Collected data
-.-.-

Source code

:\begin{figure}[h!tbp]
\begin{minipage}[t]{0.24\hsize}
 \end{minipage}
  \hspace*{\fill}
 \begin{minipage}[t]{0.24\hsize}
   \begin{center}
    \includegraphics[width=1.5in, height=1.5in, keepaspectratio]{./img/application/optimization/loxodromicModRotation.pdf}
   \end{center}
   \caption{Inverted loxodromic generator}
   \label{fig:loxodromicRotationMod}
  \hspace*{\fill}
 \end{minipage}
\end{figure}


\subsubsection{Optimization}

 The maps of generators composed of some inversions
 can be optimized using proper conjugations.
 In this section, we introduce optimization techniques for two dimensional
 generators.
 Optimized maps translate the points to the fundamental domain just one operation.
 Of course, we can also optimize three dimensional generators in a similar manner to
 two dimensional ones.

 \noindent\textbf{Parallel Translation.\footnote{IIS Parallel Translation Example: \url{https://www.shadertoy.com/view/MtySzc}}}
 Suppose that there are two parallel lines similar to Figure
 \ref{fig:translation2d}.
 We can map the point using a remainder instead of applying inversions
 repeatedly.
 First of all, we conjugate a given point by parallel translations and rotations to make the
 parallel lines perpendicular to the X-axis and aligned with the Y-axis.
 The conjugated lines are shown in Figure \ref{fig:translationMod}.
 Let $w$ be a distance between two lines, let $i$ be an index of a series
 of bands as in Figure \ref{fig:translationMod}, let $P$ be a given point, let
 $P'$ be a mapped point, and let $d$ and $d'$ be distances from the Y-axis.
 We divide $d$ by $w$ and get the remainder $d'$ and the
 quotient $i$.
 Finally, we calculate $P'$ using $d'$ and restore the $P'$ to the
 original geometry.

-.-.-

[Task description]: From the records above, count the lines in which the string "axis" is found, and answer with the number alone.

[Response box]: 2